(Dataset records)
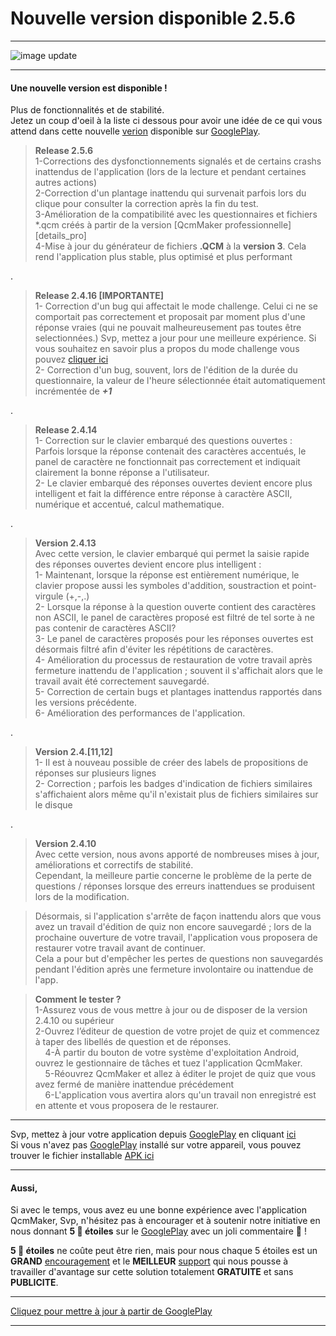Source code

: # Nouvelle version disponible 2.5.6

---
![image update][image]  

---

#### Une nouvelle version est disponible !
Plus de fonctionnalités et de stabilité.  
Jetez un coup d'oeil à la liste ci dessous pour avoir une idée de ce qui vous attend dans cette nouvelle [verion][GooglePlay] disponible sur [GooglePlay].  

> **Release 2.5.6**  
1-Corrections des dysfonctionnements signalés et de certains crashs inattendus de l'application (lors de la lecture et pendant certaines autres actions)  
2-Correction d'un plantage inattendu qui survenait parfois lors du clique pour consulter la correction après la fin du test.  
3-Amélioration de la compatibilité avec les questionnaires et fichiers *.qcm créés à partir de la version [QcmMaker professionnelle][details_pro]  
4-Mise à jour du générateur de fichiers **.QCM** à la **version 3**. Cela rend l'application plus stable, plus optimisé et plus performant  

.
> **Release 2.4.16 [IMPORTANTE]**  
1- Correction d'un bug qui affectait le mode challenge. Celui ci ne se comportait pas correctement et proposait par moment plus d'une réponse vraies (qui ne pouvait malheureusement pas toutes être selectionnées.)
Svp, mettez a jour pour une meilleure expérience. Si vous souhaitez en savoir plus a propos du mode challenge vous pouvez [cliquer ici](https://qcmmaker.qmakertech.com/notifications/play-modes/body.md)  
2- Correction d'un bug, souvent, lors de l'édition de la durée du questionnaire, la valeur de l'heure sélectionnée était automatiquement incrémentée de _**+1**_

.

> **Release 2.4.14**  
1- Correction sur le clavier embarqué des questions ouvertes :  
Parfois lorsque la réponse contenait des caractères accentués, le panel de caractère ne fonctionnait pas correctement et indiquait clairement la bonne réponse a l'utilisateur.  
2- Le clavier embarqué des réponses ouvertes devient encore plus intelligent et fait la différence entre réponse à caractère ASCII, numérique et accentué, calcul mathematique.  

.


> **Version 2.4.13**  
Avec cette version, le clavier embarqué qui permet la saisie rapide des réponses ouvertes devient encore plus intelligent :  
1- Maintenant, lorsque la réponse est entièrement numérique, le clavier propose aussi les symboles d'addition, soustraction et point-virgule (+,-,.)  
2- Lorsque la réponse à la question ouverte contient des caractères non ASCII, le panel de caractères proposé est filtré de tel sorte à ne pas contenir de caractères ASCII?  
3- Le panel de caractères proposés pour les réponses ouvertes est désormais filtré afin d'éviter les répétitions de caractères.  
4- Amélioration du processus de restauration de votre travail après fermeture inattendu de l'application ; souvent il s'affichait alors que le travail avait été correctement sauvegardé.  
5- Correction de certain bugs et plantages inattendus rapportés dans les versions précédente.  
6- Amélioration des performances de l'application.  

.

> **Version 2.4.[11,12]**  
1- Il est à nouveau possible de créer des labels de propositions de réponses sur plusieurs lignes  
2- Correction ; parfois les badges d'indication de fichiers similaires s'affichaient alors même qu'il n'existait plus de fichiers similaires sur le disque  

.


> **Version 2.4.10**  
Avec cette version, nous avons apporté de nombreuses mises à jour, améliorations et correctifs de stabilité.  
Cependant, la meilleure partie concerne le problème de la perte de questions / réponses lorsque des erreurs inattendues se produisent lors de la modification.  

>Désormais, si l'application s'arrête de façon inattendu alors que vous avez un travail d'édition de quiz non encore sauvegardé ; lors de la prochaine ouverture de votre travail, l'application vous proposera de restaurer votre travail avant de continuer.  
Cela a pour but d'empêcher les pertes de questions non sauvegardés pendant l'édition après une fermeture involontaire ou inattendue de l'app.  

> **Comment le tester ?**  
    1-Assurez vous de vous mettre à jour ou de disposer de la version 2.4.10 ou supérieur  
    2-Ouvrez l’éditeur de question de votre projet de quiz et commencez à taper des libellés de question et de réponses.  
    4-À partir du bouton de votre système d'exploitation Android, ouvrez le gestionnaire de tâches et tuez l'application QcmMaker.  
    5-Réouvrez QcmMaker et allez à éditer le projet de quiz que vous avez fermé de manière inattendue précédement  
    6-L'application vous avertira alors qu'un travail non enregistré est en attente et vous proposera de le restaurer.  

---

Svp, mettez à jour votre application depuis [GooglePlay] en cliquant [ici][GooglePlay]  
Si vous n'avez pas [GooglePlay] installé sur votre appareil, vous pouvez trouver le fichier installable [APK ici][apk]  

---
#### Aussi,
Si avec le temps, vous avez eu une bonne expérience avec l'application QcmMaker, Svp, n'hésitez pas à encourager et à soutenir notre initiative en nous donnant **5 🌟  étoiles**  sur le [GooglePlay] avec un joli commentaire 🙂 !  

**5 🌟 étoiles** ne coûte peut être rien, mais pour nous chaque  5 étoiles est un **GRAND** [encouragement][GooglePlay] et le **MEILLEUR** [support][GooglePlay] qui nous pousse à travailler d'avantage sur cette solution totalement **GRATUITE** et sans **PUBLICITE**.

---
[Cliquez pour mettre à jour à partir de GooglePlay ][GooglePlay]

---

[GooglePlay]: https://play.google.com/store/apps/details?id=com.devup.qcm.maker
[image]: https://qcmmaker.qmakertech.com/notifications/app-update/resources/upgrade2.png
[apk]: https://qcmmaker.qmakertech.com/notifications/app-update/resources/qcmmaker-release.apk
--
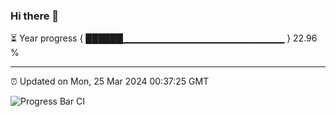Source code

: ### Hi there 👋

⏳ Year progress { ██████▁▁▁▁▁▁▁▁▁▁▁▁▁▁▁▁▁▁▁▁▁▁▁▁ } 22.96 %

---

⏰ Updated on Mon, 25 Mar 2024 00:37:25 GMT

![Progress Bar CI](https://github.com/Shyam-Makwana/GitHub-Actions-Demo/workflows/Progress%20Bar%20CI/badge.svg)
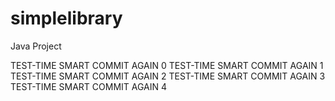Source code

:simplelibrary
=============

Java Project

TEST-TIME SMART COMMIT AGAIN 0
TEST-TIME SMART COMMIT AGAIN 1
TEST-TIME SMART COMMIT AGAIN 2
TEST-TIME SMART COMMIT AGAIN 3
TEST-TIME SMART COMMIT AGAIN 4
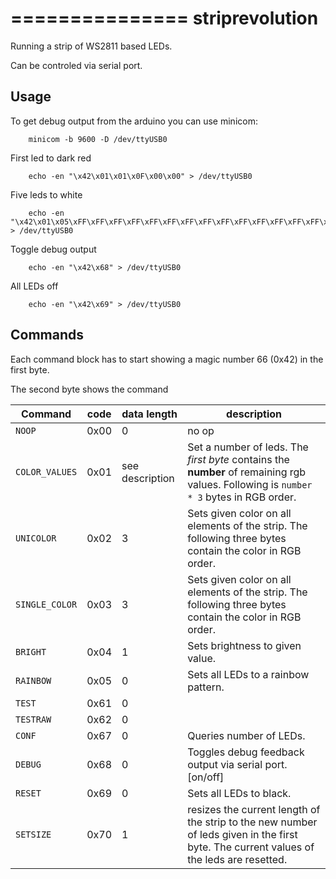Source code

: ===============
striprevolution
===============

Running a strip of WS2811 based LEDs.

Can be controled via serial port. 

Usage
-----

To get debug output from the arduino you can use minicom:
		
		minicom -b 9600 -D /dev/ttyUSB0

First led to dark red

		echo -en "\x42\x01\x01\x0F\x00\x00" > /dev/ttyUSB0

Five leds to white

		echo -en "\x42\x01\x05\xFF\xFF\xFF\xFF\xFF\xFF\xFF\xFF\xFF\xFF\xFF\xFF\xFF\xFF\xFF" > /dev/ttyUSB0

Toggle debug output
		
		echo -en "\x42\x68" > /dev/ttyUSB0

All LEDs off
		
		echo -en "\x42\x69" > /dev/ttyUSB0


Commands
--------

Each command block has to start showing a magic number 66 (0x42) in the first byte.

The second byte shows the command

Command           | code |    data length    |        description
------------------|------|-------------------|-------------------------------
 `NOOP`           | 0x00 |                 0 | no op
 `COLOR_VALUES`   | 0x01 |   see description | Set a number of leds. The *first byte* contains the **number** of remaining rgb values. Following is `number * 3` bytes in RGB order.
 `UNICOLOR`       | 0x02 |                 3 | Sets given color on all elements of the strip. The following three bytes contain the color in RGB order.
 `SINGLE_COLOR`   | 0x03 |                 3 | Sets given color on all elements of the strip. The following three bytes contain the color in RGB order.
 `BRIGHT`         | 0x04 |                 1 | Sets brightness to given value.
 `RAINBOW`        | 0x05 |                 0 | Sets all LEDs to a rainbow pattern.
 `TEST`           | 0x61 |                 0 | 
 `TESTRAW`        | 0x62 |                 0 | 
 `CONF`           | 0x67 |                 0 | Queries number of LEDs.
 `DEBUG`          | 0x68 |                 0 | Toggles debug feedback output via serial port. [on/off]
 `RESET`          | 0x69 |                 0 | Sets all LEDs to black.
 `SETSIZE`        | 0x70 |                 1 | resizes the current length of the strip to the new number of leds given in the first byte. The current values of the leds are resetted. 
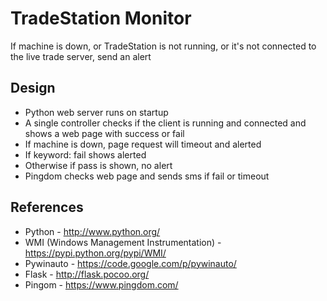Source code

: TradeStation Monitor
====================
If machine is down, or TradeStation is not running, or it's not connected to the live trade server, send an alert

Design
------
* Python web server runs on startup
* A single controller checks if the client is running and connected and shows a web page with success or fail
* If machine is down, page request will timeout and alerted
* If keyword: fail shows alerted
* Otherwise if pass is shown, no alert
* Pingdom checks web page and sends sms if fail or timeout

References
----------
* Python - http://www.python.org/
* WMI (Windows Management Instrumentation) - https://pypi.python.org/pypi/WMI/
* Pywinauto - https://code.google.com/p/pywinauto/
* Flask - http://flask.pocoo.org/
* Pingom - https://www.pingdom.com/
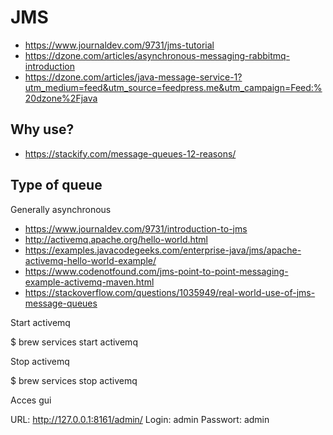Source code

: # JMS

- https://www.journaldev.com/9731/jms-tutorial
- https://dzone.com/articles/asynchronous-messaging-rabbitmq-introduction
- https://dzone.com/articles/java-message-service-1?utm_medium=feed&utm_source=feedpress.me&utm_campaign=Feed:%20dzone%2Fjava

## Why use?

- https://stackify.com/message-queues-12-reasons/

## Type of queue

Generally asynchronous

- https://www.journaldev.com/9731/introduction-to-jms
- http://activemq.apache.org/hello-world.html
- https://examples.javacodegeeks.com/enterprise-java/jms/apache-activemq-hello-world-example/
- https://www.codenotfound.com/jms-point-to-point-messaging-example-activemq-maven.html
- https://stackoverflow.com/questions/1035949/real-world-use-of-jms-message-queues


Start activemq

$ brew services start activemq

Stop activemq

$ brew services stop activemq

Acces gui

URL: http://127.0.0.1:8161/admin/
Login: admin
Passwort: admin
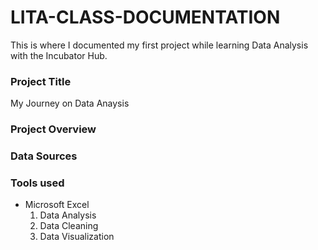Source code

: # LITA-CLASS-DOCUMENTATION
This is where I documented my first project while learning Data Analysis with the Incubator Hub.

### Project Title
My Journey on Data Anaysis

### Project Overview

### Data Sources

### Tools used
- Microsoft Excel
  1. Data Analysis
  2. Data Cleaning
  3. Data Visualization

(Requirement) Substitute "Data Preparation" for "Data Cleaning" in the material, starting at the line containing "### Tools used" and ending at the line containing "3. Data Visualization". Give only those lines, with everything else unchanged.

(Result for this task)
### Tools used
- Microsoft Excel
  1. Data Analysis
  2. Data Preparation
  3. Data Visualization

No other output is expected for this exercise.